BEGIN

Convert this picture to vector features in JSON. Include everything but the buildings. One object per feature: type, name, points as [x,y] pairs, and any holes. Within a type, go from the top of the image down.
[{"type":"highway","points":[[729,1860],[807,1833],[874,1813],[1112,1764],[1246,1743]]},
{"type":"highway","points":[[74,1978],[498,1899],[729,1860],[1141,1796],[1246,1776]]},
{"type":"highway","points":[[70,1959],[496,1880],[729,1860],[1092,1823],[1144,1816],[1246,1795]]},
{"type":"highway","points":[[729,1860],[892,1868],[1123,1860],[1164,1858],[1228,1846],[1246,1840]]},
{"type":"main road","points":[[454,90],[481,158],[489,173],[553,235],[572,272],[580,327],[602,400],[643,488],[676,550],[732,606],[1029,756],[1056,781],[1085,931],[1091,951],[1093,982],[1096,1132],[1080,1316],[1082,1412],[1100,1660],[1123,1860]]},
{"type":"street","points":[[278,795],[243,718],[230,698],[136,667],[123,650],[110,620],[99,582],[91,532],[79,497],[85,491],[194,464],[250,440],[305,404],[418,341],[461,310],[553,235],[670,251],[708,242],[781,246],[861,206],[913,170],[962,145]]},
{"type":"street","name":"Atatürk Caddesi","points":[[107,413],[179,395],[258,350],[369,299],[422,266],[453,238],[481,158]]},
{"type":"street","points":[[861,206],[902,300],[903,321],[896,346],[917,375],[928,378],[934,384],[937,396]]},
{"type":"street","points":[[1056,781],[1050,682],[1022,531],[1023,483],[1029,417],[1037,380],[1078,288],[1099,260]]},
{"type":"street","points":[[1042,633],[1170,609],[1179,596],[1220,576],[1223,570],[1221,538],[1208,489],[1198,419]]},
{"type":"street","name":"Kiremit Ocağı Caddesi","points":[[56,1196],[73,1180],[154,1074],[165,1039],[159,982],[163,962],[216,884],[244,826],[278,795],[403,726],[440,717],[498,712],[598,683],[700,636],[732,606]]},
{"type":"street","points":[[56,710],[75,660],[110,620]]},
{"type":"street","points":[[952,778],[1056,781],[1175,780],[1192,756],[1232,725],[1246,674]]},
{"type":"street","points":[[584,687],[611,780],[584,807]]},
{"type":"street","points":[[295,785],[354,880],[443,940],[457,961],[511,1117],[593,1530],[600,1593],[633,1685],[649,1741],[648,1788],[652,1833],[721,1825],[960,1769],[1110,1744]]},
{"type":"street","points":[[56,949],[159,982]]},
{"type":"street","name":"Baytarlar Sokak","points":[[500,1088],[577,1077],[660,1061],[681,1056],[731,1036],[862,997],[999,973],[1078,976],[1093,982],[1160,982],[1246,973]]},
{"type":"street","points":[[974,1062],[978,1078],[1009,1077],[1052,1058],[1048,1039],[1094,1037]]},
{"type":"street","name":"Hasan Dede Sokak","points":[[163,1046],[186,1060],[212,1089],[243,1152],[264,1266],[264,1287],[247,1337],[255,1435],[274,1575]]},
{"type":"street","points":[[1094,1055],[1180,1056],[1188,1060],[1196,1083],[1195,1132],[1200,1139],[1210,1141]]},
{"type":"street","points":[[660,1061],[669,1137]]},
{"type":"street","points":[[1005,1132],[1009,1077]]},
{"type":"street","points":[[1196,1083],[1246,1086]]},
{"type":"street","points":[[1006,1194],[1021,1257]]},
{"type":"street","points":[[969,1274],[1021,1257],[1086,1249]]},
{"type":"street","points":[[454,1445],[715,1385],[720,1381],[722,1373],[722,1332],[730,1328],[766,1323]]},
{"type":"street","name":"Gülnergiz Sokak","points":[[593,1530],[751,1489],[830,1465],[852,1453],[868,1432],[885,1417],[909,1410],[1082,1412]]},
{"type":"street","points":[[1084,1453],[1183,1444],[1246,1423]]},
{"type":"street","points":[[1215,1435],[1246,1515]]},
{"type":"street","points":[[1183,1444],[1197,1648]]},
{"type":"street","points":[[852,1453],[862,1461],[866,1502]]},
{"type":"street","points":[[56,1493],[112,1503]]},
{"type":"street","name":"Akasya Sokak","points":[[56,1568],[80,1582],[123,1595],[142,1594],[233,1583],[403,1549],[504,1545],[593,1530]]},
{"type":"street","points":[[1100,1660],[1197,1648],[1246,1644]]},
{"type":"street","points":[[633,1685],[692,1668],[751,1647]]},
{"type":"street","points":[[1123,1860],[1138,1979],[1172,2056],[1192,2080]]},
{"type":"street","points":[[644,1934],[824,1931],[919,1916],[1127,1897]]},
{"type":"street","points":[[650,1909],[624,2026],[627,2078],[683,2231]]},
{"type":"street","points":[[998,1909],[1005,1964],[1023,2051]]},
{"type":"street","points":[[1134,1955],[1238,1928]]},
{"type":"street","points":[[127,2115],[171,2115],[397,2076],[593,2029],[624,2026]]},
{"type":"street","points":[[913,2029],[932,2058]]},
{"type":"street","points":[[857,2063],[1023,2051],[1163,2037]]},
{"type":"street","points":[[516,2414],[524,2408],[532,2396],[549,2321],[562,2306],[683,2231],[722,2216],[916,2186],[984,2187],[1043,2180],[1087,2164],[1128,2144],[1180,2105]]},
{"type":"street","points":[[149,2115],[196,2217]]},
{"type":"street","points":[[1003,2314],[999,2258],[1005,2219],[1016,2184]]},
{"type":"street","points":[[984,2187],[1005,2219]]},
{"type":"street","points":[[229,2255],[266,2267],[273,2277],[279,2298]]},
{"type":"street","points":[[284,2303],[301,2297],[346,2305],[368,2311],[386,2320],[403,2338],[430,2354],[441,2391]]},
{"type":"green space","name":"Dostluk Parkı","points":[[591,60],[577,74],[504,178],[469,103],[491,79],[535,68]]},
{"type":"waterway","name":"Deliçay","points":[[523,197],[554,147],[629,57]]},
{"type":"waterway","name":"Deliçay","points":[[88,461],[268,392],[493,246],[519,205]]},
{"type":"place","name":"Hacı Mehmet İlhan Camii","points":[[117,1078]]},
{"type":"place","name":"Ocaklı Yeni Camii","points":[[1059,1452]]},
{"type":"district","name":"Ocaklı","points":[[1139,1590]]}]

END

# WHAT YOU NEED TO DO
Where does "waterway" appear in the records above? Copy every line that has it.

# EXPECTED ANSWER
{"type":"waterway","name":"Deliçay","points":[[523,197],[554,147],[629,57]]},
{"type":"waterway","name":"Deliçay","points":[[88,461],[268,392],[493,246],[519,205]]},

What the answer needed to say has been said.